■ Work to do
• 1. Write out the passage of the beekeeping thread between "I've thought about" and "up in data.", inclusive.
• 2. Please rewrite the botanical specimen rows with "catalogue" changed to "catalog" and everything else left as is. Omit the pictures.

■ Quoted passage
--- START ---
The software that beats duct tape, pencil and paper in the field, yet has to be created. 

Did try some of the above and it is not practical at all. Forget about using your mobile/smart phone. If it takes you a minute to put in all the data, that's too long. Working a hundred hives per day means hundred minutes just for documentation. Two hours. No thanks. 

Best would be a QR-code that can be printed on the hive. The next thing is some sort of "wearable". I would be fine with an Apple Watch 2. The App on that watch scans the QR-code and opens the hive's dashboard. Input by spoken words/SIRI. 

Just having some visions here...


----------



## johnwratcliff (Feb 24, 2015)

I've thought about the qr code but the sun bleaches the ink. But talk to text is a must. Also cost would be a huge issue but I think we could do something relatively cheap. Still kicking it around


----------



## deknow (Jul 17, 2006)

RFID is what you want to identify each hive (and bring up the data input screen).

The difficult part (I think) will be setting up one touch data entry fields that are specific enough to give you valuable data, but not so specific as to tangle you up in data.

I don't think it would be difficult ar very expensive to do this (for a 7000 hive operation the overhead and development time is well dostributed. ...but like most things, the difficult part is defining exactly what it is you need for data.a


----------



## ppBee (Nov 27, 2015)

beegirl_nz said:


> Right now, all of our data capture is done with pen&paper, with data storage in excel sheets, which get ridiculously cumbersome once they have a lot of data in them.
> Upgrading to something else would be great, especially if there is a possibility to potentially integrate some sort of trace-ability system (using something along the lines of RFIDs or QR-Codes).
--- END ---
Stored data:
--- START ---
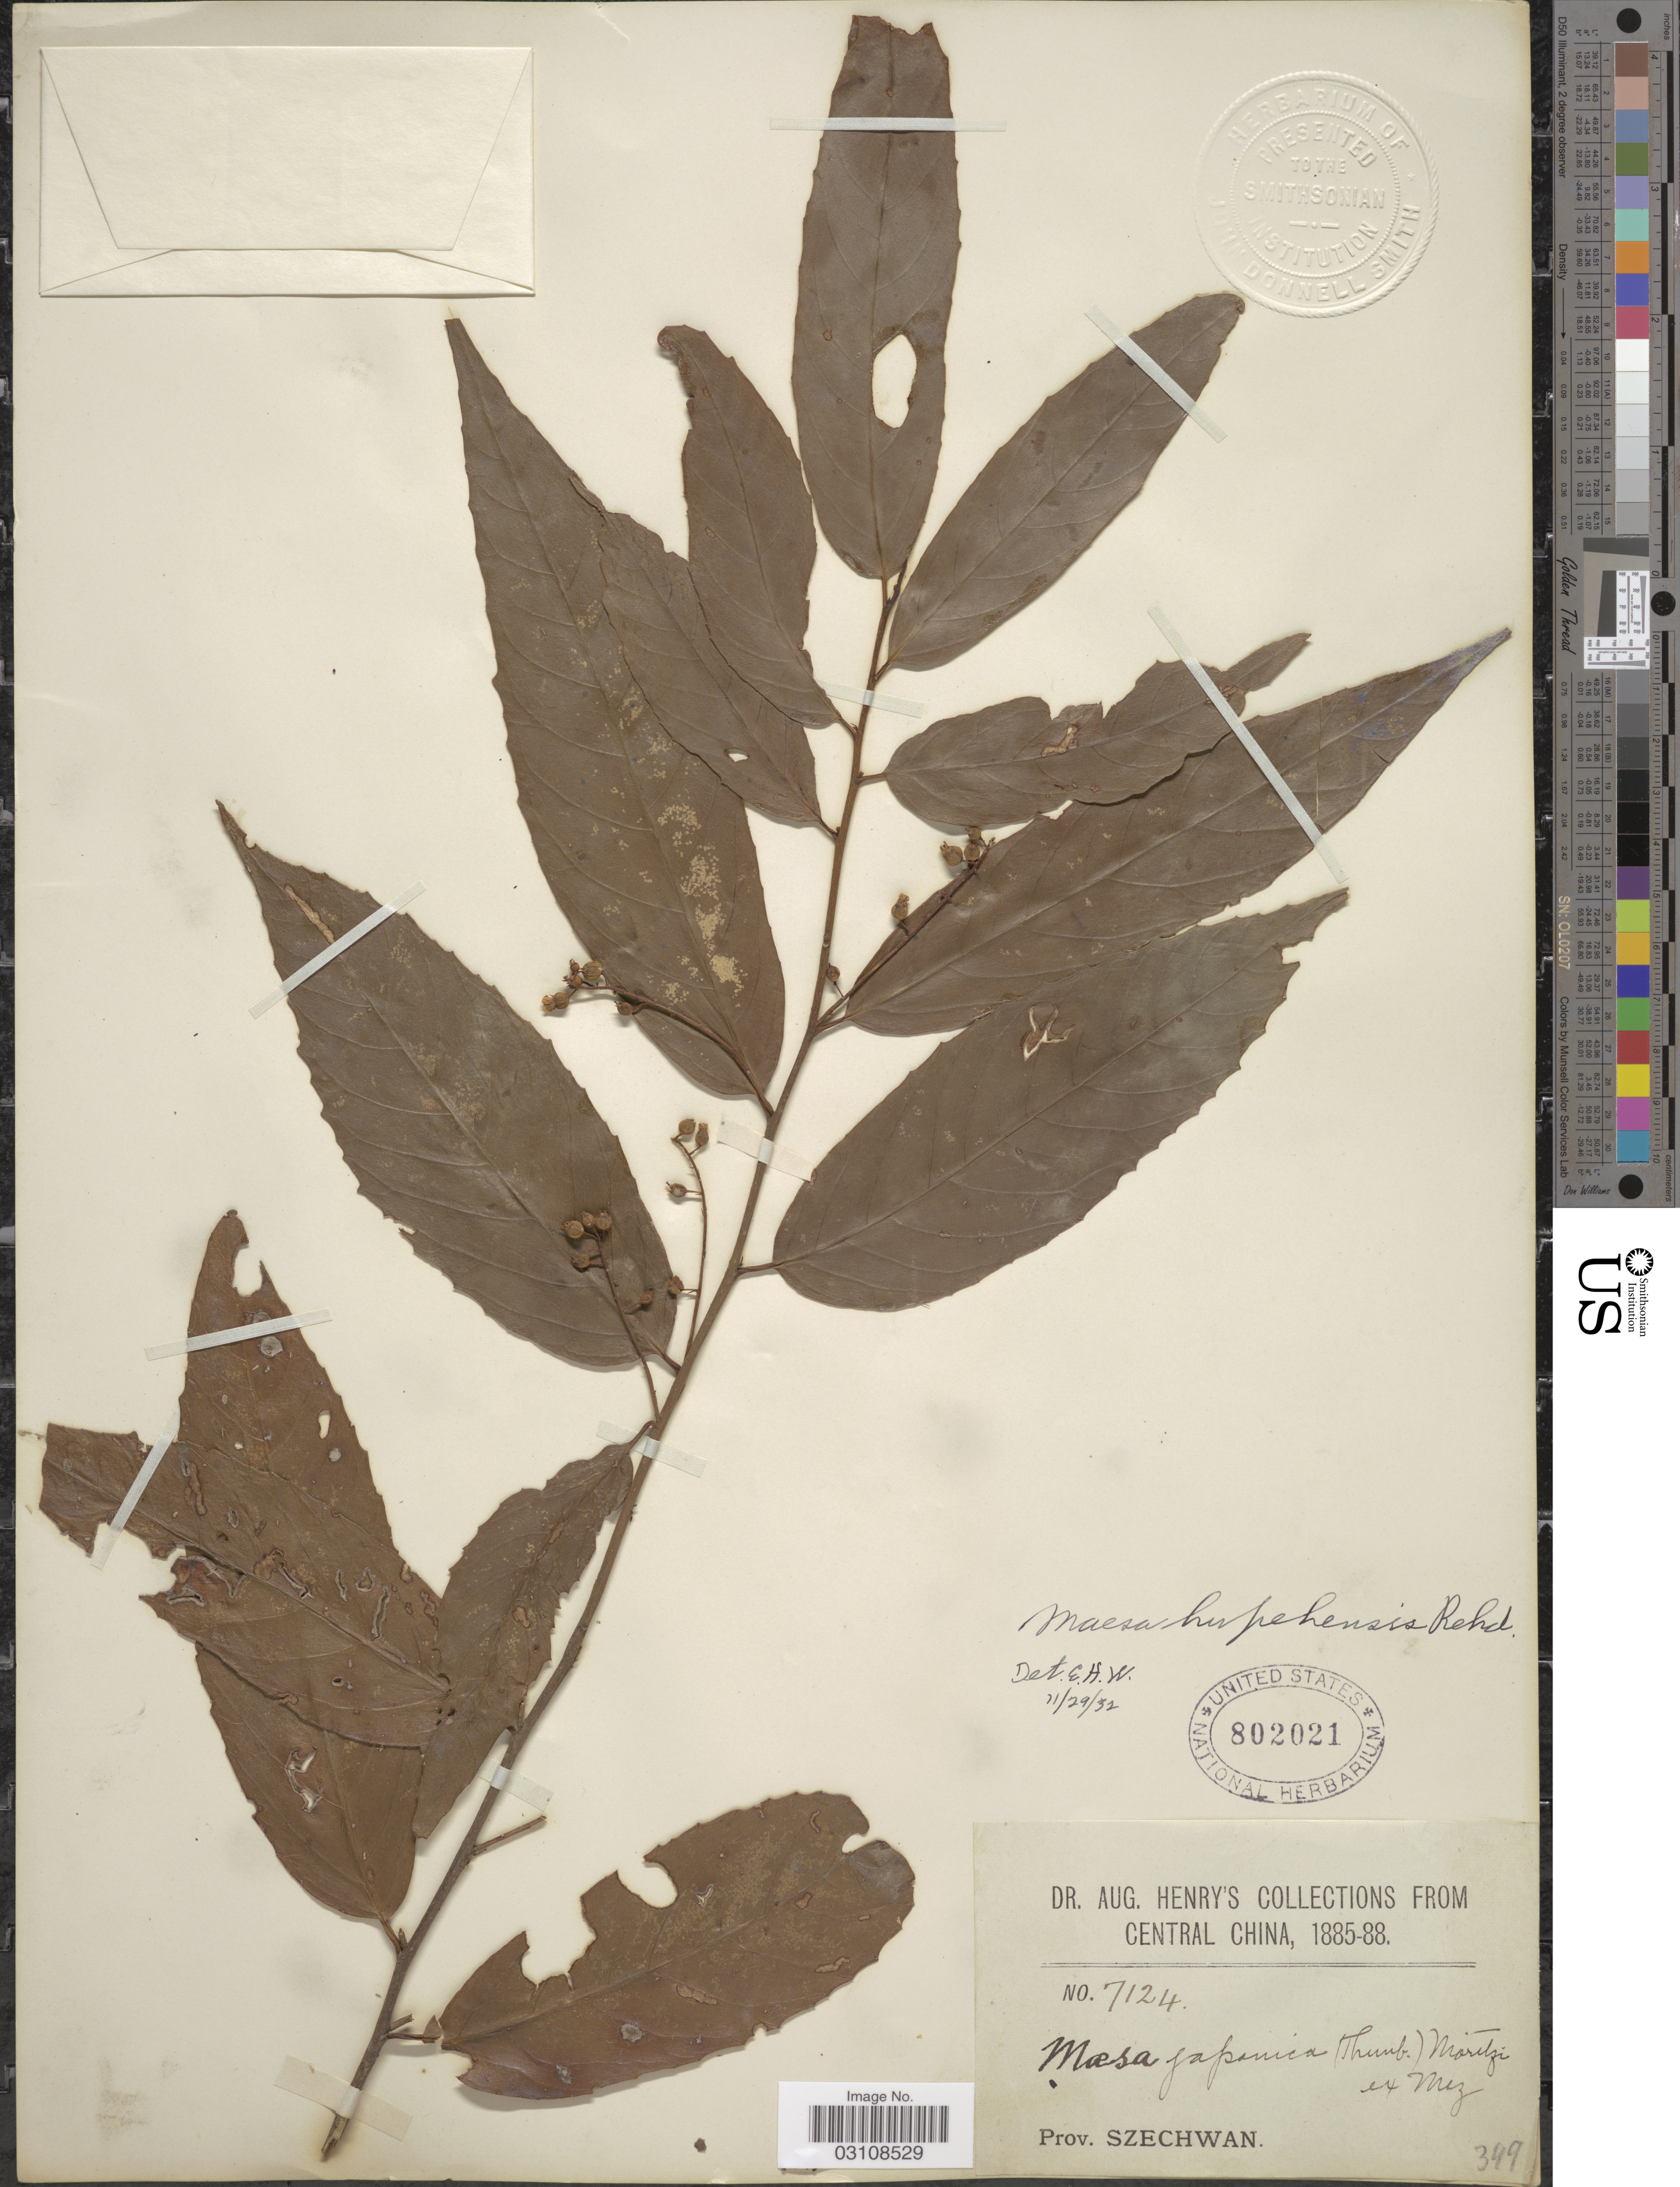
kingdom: Plantae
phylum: Tracheophyta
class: Magnoliopsida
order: Ericales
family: Primulaceae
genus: Maesa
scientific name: Maesa hupehensis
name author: Rehder in Sarg.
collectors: A. Henry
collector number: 7124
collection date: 1885/1888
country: China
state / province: Sichuan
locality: Central China. Prov. Szechwan.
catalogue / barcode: US 802021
--- END ---
■ Answers for the exercise
• 1.
I've thought about the qr code but the sun bleaches the ink. But talk to text is a must. Also cost would be a huge issue but I think we could do something relatively cheap. Still kicking it around


----------



## deknow (Jul 17, 2006)

RFID is what you want to identify each hive (and bring up the data input screen).

The difficult part (I think) will be setting up one touch data entry fields that are specific enough to give you valuable data, but not so specific as to tangle you up in data.

• 2.
kingdom: Plantae
phylum: Tracheophyta
class: Magnoliopsida
order: Ericales
family: Primulaceae
genus: Maesa
scientific name: Maesa hupehensis
name author: Rehder in Sarg.
collectors: A. Henry
collector number: 7124
collection date: 1885/1888
country: China
state / province: Sichuan
locality: Central China. Prov. Szechwan.
catalog / barcode: US 802021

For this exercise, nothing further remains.